Le capitaine Thomas Phillips, qui a surtout navigué jusque là dans les mers du Levant et a été quelque temps prisonnier des Français, commande l' Hannibal, un navire de la Compagnie royale d'Afrique fondée en 1672. Parti de Londres avec 70 hommes d'équipage à la fin d'Octobre 1693 à destination de la côte occidentale de l'Afrique , il doit acquérir 700 esclaves et les transporter à la Barbade. Il navigue en compagnie du navire du capitaine Schurley, grand connaisseur de la côte d'Afrique, mais qui meurt au large d'Accra; il est remplacé par le capitaine Clay, et c'est en compagnie de ce dernier que Phillips débarque dans le royaume de Ouidah, où les Européens se font une concurrence acharnée. Il obtient la plus grande partie de sa cargaison dans cet important centre de traite; celle-ci est composée pour 66% d'hommes, 27% de femmes et pour 7% d'enfants. Le bilan global de son voyage n'est cependant pas aussi avantageux qu'il aurait pu l'espérer. A l'arrivée à la Barbade, après 100 jours de navigation, un peu plus de la moitié des esclaves embarqués, soit 53% seulement, ont survécu, alors que le taux moyen pour la période est de plus de 80%.

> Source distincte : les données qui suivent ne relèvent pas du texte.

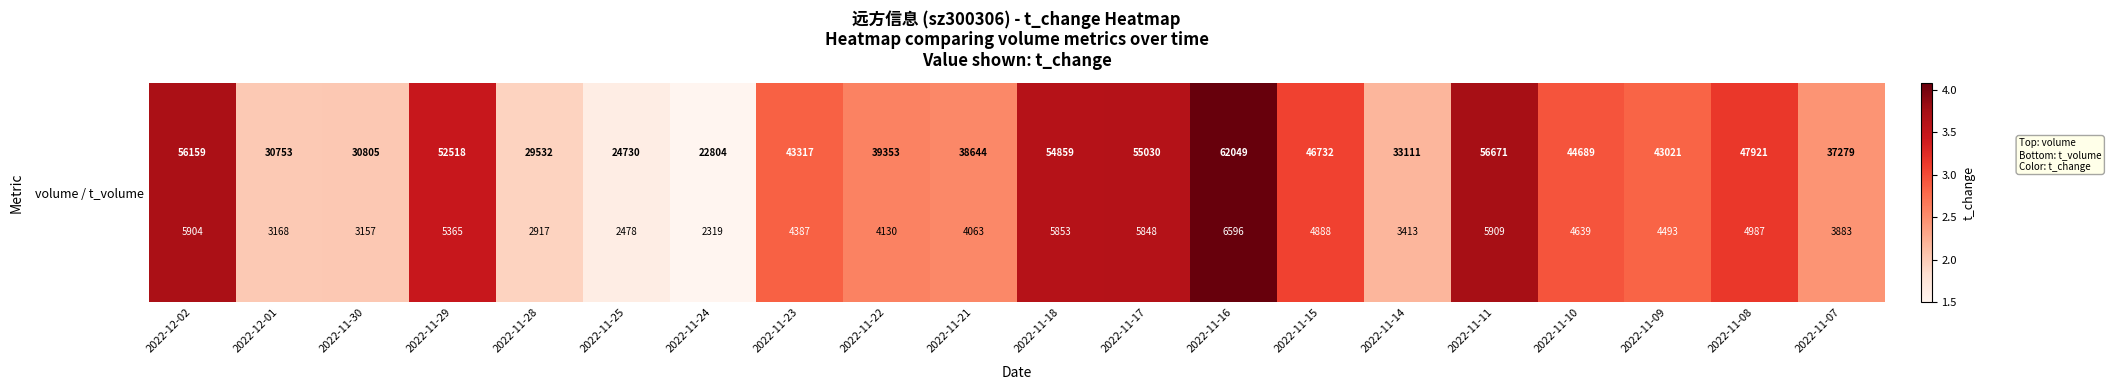

Where is the data nearest to the value 2?

2022-12-01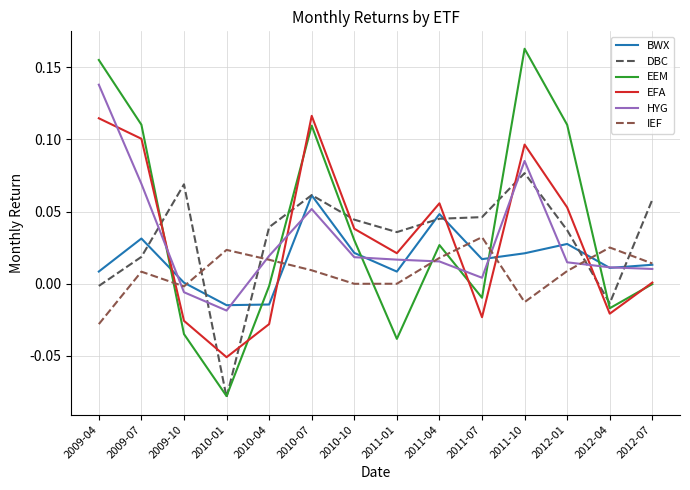

What is the sum of all HYG values?

0.4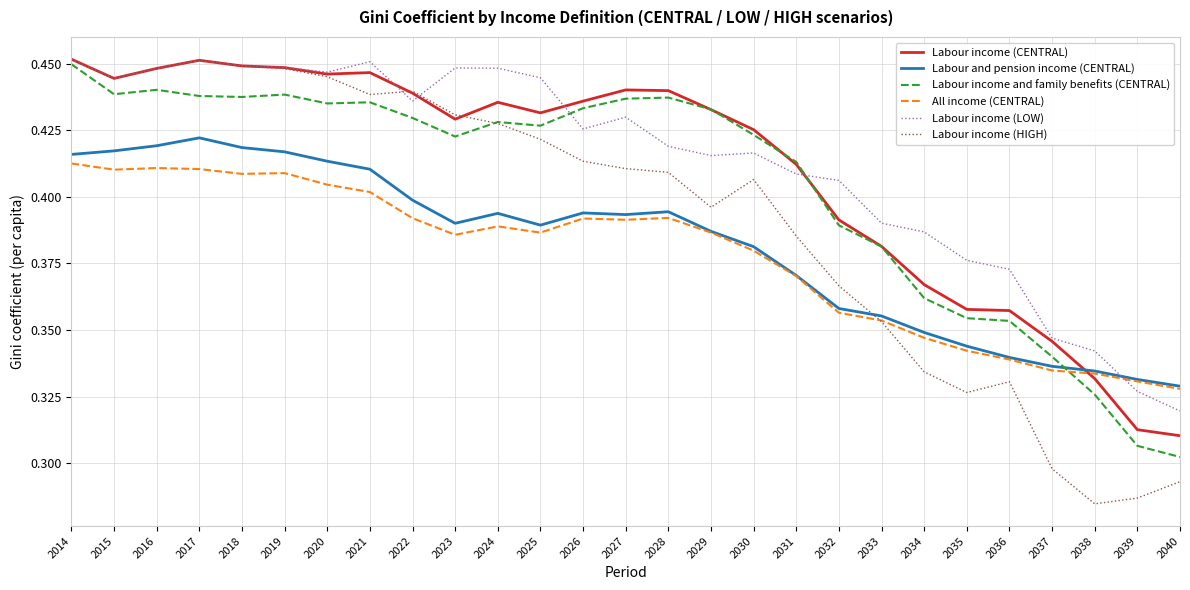

How many lines are shown in the chart?

6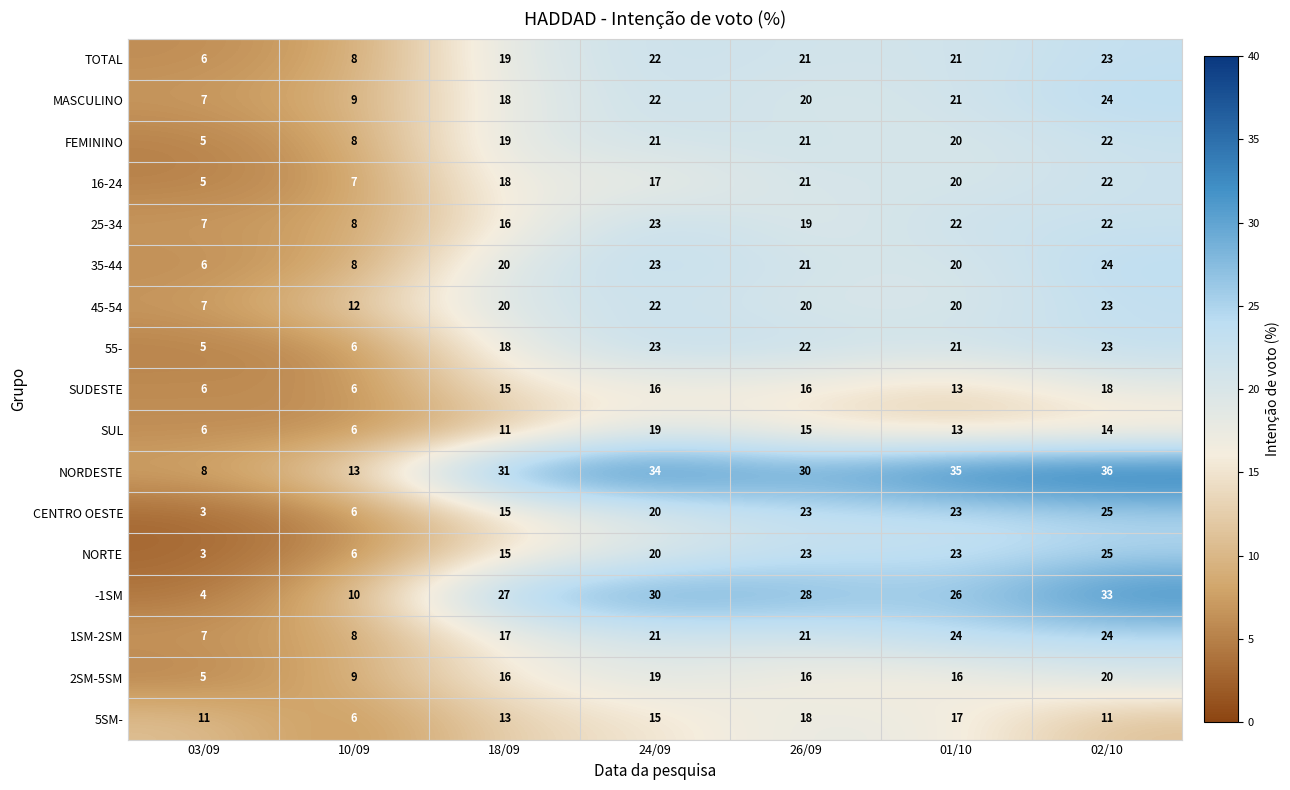

The value of 2SM-5SM at 26/09 is 16. True or false?

True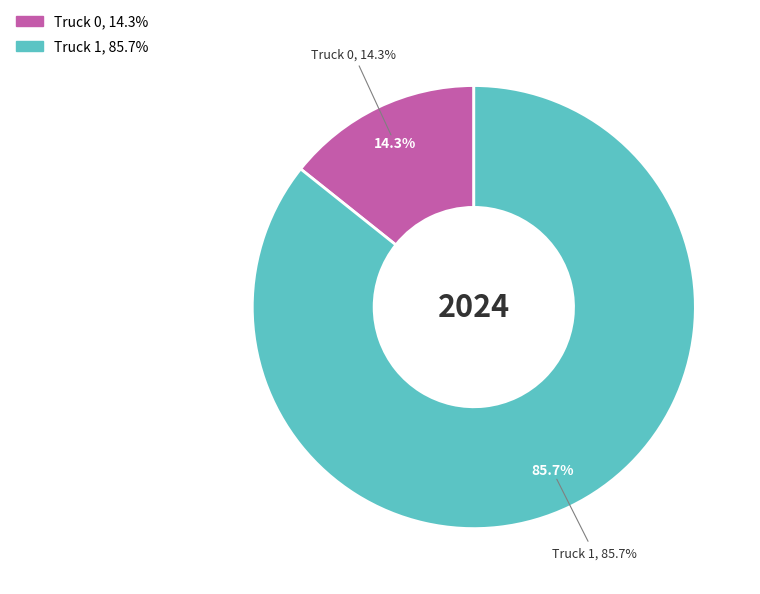

How many slices are in this pie chart?

2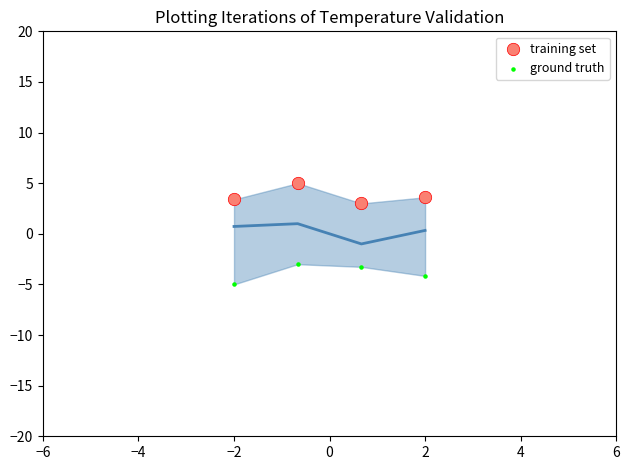

Across all data points, what is the range of X values (max minus min)?

4.0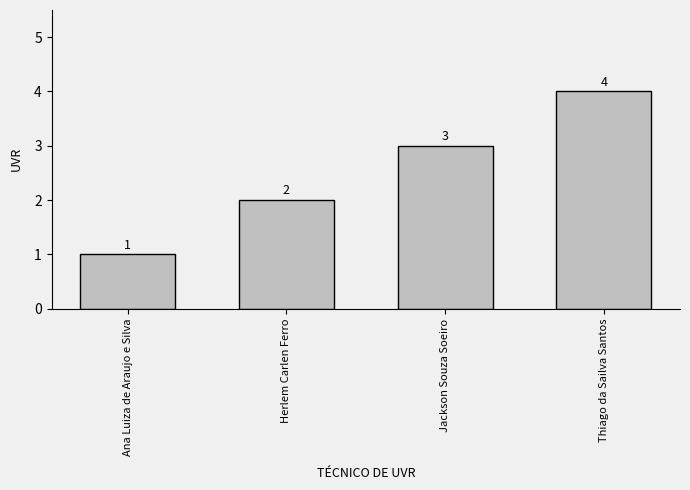

What is the approximate value at Thiago da Sailva Santos?

4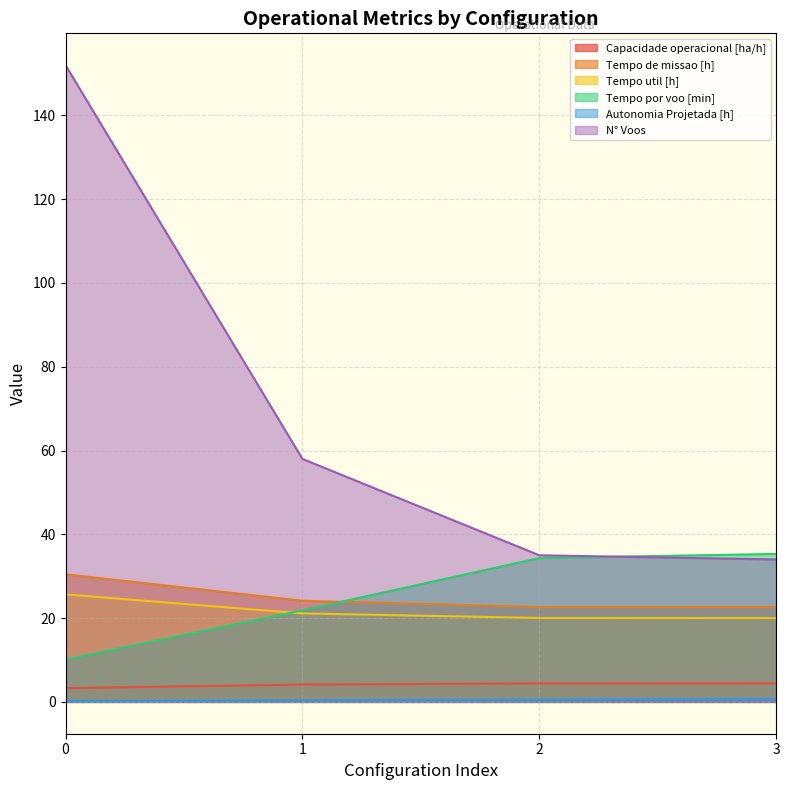

How many data points does each series have?

4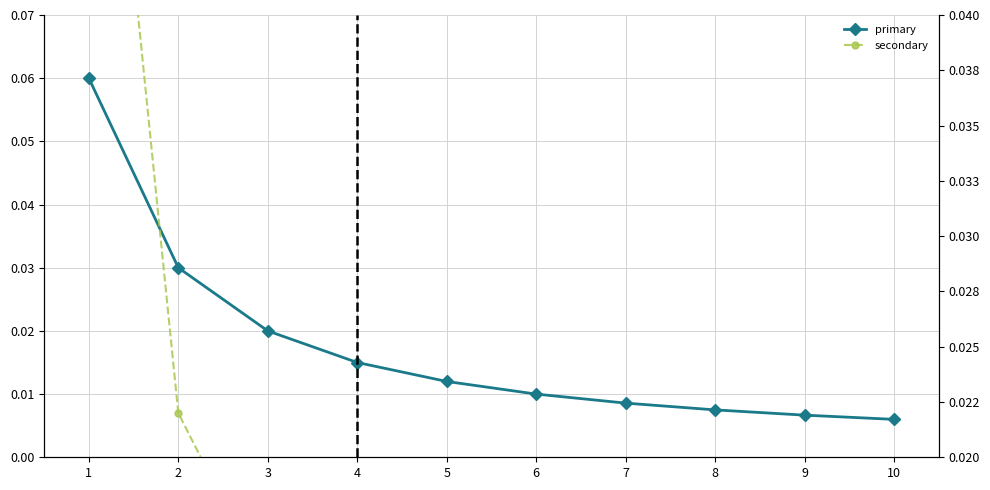

List the series in order of their peak value, highest first.

secondary, primary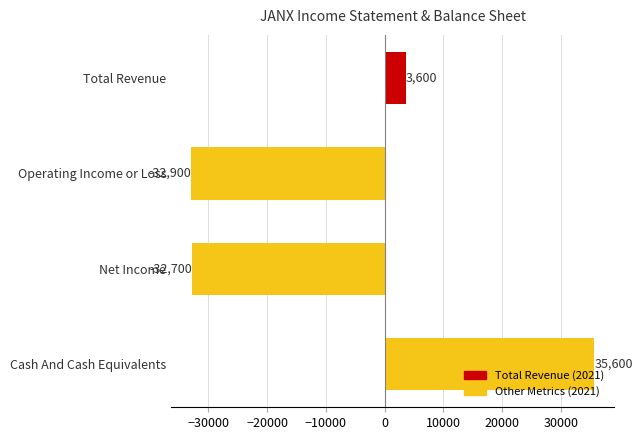

Reading bottom to top, what are all the values shown in this chart?

Cash And Cash Equivalents=35600	Net Income=-32700	Operating Income or Loss=-32900	Total Revenue=3600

Phillips apparaît tout au long de ce récit, destiné à un public curieux des récits de voyage et des aventures au-delà des mers, à la fois comme un commerçant avisé et soucieux des intérêts de la Compagnie royale d'Afrique qui l'emploie, mais aussi un homme honorable dont les scrupules religieux évitent toute rigueur inutile à l'égard des esclaves achetés. Cependant, dans ce milieu exotique où il débarque, il affiche la suffisance à l'égard des populations et de ses partenaires commerciaux, somme toute naturelle à un Européen sur les côtes d'Afrique.
Le tableau du Roi et des agents les montre de leur côté aussi soucieux de leurs intérêts, volontiers retors et cupides. Quant aux esclaves, marchandises humaines, il parle peu de leur comportement et de leurs sentiments sauf au moment de l'embarquement, quand leurs angoisses et leur désespoir risquent d'occasionner des pertes à la Compagnie royale d'Afrique.